The Secretary telephoned Secretary Lovett to ask whether he had seen telegrams 4924 and 49252 from Bruce. Secretary Lovett said he had not. Mr. Acheson said there was a meeting going on at Mr. Harriman’s office with a representative of Defense, as well as of State, to try to figure out just what they meant. The result of the conversation was that Mr. Lovett and the Secretary would get together today, when they had a report on what the working level people considered the telegram meant in terms of financial help wanted.

There followed discussion of whether Mr. Lovett should come to London on the weekend to talk with Mr. Harriman about the French budget. Mr. Lovett said the matter had been mentioned to him, but that in his judgment (which was before these telegrams had been received) he had not thought he should go, since to do so played Lisbon down. He had thought he would have time to talk on Tuesday, the 19th in Lisbon; but the Secretary pointed out that he might not get there until Wednesday.

The Secretary said he thought the talks that were now proposed between Secretary Acheson, Secretary Lovett, and Mr. Harriman, in the light of the new cables, were a necessary preliminary to Lisbon. The telegrams seem to indicate that the French will accept the TCC program, provided we give them financial help (in the amount indicated in the telegrams, about which amount there is confusion and uncertainty). Mr. Acheson thought we would have to have some idea about what we can do before going to Lisbon. He, therefore, thought Secretary Lovett should consider going to London if Mr. Harriman was going to be there, after which Mr. Harriman, and possibly Mr. Lovett, could go down to Lisbon and have some talks with the French before the NATO meeting opened.

Mr. Lovett said he thought there were two reasons why he probably would not go to London. The first was that he had told the Committees on the Hill that, because of the postponement of NATO, he would be available to testify through Monday. He also thought it was fairly futile to talk with the French along the lines of what we would do for them in return for what they would do. [Page 1159] He had pointed out to them in November in Paris3 what might be done in the way of military expenditure and had also pointed out that every month of delay would mean 35 or 40 million dollars not spent. They have now lost three or four months such expenditure, which is now gone. He thought we would have to face up to the fact that it was hopeless to deal with the French on the basis of the 14 divisions, and that we must face up to the fact that they would have to do what they can, and we can not talk with them on the basis of some theoretical figure of the military people. Mr Lovett pointed out that he had only 200 million dollars of transferable funds left. As soon as they can find out some way of distributing that, they will be out of cash, except on end items under the transferability clause.

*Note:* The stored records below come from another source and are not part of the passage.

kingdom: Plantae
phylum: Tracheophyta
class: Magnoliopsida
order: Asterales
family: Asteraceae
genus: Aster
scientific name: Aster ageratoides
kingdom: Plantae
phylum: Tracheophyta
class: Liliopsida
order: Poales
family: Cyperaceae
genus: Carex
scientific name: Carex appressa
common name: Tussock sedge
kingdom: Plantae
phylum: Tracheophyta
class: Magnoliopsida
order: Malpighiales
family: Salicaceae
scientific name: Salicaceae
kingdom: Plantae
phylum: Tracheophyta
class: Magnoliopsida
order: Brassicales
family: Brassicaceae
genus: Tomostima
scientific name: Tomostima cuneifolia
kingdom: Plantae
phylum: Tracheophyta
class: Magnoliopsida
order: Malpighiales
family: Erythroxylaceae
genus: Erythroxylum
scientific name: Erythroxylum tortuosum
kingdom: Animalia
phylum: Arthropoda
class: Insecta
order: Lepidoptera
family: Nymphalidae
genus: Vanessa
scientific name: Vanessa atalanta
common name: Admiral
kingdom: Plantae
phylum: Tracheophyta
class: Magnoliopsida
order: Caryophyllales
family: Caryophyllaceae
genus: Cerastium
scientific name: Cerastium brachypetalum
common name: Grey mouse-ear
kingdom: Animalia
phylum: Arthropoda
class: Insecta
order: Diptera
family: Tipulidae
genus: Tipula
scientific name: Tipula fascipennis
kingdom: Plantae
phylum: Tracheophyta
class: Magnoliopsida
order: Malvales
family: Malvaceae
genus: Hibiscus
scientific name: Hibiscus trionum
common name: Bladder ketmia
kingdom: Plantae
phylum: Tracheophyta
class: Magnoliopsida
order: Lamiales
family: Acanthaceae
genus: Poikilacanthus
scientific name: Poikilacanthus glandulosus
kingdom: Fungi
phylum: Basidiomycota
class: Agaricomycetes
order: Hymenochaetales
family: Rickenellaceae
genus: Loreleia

However, Mr. Lovett said he would come to see the Secretary as soon as he had word from Ruffner. He thought any talk would be meaningless until we get some plan of what to do. He has a strong hunch that there is very little that can be done now. He mentioned that if we cut down the French to 7 divisions, the Germans will have to be cut down to seven also. Mr. Lovett said that he thought the temper on the Hill is going to be very rough on our doing anything more than match the other country’s effort—not pick up his tag. He had ducked questions by saying that we were exploring things now.

  1. Drafted by Marion Evans, Dulles’ personal secretary. Copies of this memorandum were sent to Matthews, Merchant, and Bonbright.
  2. Document 499 and supra.
  3. For documentation concerning these meetings with the French in Paris during November 1951, see Foreign Relations, 1951, vol. iv, Part 1, pp. 437455 passim.